It’s hard to work up much enthusiasm for yet another brass quintet disc, especially since most of them consist of things like transcriptions of the Peer Gynt Suite and other “light” classics, Christmas favorites, show tune pot-pourris, and the like. Well, here is a disc that just might restore your faith in the medium. Gaudete Brass is as talented a bunch of players as you will find today, with a pair of perfectly matched trumpets and a sonorous trio of horn, trombone, and tuba that can do just about anything. That’s a good thing, because this program pushes them to the limit.
From James Woodward’s boisterous opening tribute (Gaudete), the music runs the gamut from abstract but tuneful neo-classical (John Cheetham’s Sonata for Brass Quintet), to the picturesque (John Baxter’s A Great Commercial City, Stacy Garrop’s Helios, and Joan Tower’s Copperwave), to the quasi avant-garde but always smiling sounds of Rob Deemer’s Brass (Bell, Mute, and Slide). All are well-crafted and richly enjoyable, and none lasts a moment too long.

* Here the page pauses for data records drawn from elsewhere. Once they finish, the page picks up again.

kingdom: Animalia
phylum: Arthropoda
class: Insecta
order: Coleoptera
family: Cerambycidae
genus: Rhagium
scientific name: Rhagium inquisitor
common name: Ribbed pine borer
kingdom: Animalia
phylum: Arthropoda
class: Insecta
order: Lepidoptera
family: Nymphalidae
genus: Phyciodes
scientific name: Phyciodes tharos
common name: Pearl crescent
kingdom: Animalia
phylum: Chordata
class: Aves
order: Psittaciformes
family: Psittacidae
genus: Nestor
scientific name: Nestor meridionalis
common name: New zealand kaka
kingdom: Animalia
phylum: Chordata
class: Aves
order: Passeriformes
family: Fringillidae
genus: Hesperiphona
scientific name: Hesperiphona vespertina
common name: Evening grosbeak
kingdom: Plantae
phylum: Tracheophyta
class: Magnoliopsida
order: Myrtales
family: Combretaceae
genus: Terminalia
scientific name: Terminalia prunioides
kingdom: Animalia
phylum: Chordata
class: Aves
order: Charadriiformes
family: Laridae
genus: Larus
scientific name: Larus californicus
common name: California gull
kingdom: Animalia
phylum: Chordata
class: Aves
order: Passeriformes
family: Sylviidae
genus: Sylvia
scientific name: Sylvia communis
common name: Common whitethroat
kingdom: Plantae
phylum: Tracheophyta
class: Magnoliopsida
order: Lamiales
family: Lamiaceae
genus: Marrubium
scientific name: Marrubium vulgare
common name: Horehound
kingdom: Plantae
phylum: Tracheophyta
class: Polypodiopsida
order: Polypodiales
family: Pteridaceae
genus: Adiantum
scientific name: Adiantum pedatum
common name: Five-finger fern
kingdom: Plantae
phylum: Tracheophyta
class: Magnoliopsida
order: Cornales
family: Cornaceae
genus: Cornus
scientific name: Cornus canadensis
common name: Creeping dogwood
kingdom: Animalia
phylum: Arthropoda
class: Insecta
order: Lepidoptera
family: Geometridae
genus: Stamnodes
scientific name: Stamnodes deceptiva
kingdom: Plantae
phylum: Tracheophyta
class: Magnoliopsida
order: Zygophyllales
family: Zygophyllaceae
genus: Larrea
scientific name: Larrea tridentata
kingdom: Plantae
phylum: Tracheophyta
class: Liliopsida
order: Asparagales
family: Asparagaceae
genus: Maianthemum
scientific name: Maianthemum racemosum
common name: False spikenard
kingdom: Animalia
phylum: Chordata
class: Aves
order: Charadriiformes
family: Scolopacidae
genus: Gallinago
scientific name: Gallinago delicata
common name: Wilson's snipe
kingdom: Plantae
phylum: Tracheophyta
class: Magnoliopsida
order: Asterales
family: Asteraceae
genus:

The largest work here is David Sampson’s Chicago Moves, a colorful and clever tribute to four Chicago landmarks “in motion”—Grant Park, the Spaghetti Bowl, Loop Lament, and Lake Shore Drive. And unlike many other discs of this type, the program is so well contrasted that you actually can listen to the whole thing at a sitting. It’s also wonderfully recorded. This is just a really smart, enjoyable release.